Der norwegische Schriftsteller und Schreiner Thure Erik Lund lässt in seinem neuesten Roman „Das Grabenereignismysterium“ einen Intellektuellen verrückt werden. Der Text ist ein wüstes, kaum ertragbares Protokoll einer Regression.

  • -Aktualisiert am
          4 Min.

          Es wird zu wenig über die Risiken des Intellektuellendaseins gesprochen, das ja regelmäßig an den Rand des Wahnsinns führt, aber eben leider nicht immer zurück: Tomas Olsen Myrbråten – Held in Thure Erik Lunds Roman „Das Grabenereignismysterium“, der im Original 1999 erschien und damit im selben Jahrzehnt, in dem allein sein Landsmann Dag Solstad drei Romane über die Einsamkeit des Intellektuellen in Norwegen verfasste – ist über die Fähigkeit, sich komplexen Gedankengängen hinzugeben, jedenfalls an einem heiklen Punkt angelangt.

          Man kann diskutieren, ob Myrbråten mit einer besonderen Veranlagung zum Verrücktsein auf die Welt kam. Außer Frage steht aber, dass er erst über ein Forschungsprojekt mental abstürzt – mit gravierenden Folgen: Er zieht sich aus der Stadt aufs Land zurück, wird dort nur noch verwirrter.

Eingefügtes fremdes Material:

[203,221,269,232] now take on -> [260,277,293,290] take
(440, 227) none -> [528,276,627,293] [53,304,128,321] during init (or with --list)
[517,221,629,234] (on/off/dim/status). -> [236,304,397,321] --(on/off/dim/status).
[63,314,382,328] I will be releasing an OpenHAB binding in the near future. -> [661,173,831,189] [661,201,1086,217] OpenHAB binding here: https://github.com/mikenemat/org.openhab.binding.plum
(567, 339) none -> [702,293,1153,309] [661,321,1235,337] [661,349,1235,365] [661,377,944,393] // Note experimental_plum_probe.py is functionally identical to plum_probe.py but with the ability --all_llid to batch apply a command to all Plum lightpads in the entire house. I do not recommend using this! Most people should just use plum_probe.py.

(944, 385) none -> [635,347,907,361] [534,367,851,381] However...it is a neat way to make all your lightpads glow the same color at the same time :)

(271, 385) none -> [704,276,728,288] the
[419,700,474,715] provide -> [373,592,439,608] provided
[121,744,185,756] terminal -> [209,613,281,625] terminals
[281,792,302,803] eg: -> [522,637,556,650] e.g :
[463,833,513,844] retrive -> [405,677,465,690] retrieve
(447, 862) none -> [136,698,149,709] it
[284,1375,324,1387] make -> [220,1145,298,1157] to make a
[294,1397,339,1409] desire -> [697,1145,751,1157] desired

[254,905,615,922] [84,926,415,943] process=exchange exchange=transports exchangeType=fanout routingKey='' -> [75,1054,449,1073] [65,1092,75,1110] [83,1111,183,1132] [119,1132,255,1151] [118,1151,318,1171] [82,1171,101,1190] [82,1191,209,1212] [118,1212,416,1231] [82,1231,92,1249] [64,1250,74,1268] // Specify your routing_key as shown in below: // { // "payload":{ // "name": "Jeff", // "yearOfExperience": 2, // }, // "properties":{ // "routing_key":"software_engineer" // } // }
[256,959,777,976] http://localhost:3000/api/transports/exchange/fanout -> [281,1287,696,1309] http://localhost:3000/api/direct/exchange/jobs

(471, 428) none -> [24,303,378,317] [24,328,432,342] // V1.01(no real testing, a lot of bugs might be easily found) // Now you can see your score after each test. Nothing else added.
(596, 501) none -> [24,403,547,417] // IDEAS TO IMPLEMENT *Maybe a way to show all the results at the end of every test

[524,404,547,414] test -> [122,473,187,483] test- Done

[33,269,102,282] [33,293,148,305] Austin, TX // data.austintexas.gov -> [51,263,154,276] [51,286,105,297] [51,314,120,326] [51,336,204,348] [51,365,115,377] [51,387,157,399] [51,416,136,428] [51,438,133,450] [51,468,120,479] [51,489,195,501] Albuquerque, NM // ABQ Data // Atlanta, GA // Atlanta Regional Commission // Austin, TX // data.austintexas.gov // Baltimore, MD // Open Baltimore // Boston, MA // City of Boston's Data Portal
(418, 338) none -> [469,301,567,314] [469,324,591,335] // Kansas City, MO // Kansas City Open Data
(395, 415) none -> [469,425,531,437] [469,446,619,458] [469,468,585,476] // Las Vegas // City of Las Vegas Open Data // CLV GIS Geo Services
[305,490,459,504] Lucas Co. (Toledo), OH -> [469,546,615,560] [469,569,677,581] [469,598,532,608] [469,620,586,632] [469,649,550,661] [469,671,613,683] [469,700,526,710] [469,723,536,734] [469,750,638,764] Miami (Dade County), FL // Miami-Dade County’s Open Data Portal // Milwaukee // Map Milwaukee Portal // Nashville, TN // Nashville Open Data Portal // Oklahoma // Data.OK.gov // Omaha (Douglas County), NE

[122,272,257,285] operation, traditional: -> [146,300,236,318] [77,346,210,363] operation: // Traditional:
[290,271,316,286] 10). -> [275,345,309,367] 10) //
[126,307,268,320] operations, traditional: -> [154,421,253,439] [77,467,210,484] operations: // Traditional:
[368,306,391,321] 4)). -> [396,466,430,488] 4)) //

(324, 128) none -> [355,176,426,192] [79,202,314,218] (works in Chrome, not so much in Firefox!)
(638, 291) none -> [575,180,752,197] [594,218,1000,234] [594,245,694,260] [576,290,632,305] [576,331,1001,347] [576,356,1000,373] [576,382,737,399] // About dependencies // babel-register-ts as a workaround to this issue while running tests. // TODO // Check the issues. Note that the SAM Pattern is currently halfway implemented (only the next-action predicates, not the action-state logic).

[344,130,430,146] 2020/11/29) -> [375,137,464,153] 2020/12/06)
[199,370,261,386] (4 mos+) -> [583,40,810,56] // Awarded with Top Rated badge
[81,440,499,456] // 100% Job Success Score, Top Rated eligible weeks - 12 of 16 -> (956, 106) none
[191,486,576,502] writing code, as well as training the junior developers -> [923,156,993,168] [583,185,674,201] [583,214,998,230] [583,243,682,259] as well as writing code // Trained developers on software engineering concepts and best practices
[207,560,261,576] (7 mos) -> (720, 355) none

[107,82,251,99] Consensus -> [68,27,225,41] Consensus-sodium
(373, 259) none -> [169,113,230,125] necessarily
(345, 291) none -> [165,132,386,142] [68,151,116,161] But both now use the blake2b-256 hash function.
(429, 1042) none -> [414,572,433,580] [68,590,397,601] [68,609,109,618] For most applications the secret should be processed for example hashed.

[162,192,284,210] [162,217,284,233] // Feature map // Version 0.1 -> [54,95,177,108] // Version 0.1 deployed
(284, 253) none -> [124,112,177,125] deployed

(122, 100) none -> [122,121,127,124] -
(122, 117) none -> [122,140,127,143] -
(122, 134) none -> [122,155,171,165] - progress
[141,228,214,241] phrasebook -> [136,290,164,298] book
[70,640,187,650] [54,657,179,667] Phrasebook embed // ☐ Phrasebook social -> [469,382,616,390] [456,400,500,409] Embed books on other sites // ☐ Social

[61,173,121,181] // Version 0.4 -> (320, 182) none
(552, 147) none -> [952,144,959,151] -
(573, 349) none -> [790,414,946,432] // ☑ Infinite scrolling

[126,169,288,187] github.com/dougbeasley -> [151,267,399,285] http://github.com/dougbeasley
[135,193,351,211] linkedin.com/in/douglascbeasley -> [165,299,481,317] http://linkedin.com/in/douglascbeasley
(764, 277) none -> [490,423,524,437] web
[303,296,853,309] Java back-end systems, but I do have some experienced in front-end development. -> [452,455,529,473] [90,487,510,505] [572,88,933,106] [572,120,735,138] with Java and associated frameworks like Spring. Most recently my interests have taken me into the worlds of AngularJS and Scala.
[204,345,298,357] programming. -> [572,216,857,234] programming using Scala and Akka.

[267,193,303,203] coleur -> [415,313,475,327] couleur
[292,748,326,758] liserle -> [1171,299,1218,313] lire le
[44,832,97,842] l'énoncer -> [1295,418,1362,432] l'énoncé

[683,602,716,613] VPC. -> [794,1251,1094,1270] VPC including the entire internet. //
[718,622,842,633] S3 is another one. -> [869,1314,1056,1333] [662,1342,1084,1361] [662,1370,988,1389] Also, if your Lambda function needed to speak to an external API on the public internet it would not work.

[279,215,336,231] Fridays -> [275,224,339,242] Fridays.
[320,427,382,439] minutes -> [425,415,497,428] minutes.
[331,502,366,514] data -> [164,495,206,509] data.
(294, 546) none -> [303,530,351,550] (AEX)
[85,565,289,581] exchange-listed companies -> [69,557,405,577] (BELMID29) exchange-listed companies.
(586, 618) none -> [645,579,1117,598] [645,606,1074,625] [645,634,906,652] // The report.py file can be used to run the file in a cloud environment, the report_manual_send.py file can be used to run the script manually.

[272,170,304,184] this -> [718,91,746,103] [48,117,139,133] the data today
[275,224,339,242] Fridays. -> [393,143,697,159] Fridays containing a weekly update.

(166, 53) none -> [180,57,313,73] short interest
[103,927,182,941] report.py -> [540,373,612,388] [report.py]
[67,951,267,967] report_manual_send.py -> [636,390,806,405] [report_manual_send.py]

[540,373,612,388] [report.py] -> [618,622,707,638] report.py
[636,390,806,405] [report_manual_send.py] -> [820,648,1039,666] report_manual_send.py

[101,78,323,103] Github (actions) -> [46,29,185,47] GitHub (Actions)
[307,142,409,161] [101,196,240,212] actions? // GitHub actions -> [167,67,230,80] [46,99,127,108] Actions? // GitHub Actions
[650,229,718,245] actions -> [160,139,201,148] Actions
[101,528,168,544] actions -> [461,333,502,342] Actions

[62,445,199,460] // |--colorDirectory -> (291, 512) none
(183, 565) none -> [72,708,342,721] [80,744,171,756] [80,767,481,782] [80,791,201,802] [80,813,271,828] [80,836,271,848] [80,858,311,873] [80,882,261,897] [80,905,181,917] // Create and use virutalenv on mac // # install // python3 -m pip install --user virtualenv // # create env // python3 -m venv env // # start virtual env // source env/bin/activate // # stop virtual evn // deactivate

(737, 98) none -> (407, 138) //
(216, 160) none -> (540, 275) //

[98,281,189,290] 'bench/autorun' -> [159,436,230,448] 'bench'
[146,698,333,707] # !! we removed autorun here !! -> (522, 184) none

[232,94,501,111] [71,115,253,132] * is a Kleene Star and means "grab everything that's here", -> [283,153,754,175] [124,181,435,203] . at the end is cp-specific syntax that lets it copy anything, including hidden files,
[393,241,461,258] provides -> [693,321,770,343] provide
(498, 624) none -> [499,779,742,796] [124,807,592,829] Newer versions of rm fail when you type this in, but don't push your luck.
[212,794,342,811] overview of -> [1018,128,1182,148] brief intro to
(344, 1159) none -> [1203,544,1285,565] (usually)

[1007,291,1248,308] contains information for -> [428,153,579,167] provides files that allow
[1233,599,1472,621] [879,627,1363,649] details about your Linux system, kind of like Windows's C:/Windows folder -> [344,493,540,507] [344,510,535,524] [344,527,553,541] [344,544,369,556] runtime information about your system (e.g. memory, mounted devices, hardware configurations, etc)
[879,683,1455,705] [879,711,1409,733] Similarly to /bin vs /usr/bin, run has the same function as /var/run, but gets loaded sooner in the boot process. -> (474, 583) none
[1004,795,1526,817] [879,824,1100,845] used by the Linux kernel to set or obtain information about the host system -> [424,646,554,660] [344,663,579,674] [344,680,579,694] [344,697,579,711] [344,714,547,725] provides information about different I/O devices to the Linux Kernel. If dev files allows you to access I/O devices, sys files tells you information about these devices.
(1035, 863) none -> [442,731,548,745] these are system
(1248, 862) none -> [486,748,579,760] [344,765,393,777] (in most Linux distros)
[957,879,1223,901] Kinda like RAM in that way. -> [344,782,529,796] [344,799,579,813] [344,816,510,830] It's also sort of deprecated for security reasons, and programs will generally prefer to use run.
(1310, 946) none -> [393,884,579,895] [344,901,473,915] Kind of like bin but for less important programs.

Und haust schließlich, reduziert auf ein animalisches Dasein, als „Waldläufer“ im offenen Gelände, was man sich bloß nicht romantisch vorstellen sollte – das sind drei Kapitel des „Grabenereignismysteriums“.

          Lunds Roman ist, ohne das negativ zu meinen, ein anstrengendes Buch. Geschrieben ist es in einer schwierigen, aus überlangen Sätzen mit Wortneuschöpfungen und Einsprengseln eines beinahe ausgestorbenen Dialekts bestehenden Sprache, die Matthias Friedrich unter Zuhilfenahme des „Rheinischen Wörterbuchs“ übersetzt hat, so gut es irgendwie geht. Selbst der Name des Ich-Erzählers, Tomas Olsen Myrbråten, lebt Friedrich zufolge im Original „von einem Anspielungsreichtum, der zwar zu beschreiben, aber nicht zu übersetzen ist“. Die Anfangsbuchstaben ergeben unter anderem das Wort „tom“, das „leer“ heißt.

          Wer das Buch aufschlägt, kann sich nicht im Geringsten ausmalen, was für ein Ritt folgen wird. Es geht noch vergleichsweise amüsant-polternd los: Myrbråten schildert, wie ausgerechnet er, ein Kritiker der Kulturbürokratie, vor einigen Jahren vom norwegischen Kulturministerium den Auftrag zur Begutachtung der Kulturdenkmäler des Landes bekam. Er beschreibt, wie er im „staatskorruptionsmäßigen Mietwagen“ die Heimat abfuhr, über die Inanspruchnahme der Denkmäler durch die Tourismusindustrie stöhnte und zu dem Schluss kam, dass man die Denkmäler „aufgrund des schädlichen Einflusses des Geldes lieber geheim“ halten sollte, statt sie weiter zu „Totalerlebniszentren“ zu machen.

          Fratzen im Fernsehen, vertrocknete Seelen

          Doch schon hier ist sein Ton merkwürdig. Myrbråten steigert sich in einen wahnhaften Redeschwall über das Leben als „Geistesmensch“, „sogenannte Geistesmenschengeräusche“, „geistesmenschliche Problemausdehnungen“, den „inneren Dämon des Geistesmenschenzustandes“ und das „Naturausschlussprojekt“, das für ihn, den Sohn eines Bauern, mit dem Besuch des Gymnasiums, dem Umzug in die Stadt und die Universität begonnen habe.

          Er schimpft und zetert, etwa über die Politiker, die er „kraft ihrer perversen Handlungslähmung und ihres fatalen Glaubensmangels gegenüber der Natur und der Jugend sowie gegenüber der Identität der Norweger persönlich verantwortlich für die „drogenabhängige Fiktionswelt“ macht, in der die Jugend von heute lebe.

          Er meint, in einer „norwegischen, globalen Hölle“ zu leben, umgeben von „Fratzen im Fernsehen“, „vertrockneten Seelen, die Trost in Kinos und Gesundheitsstudios“ suchen, in einem „neufiktiven Weltland“, in dem das Ministerium gemeinsam mit den Universitäten „alles zu entfernen“ versucht, „was man als die norwegische, ranzige Butter bezeichnete“. Das „nationale Projekt“ würde mit dem „Internationalismus“ verschmolzen.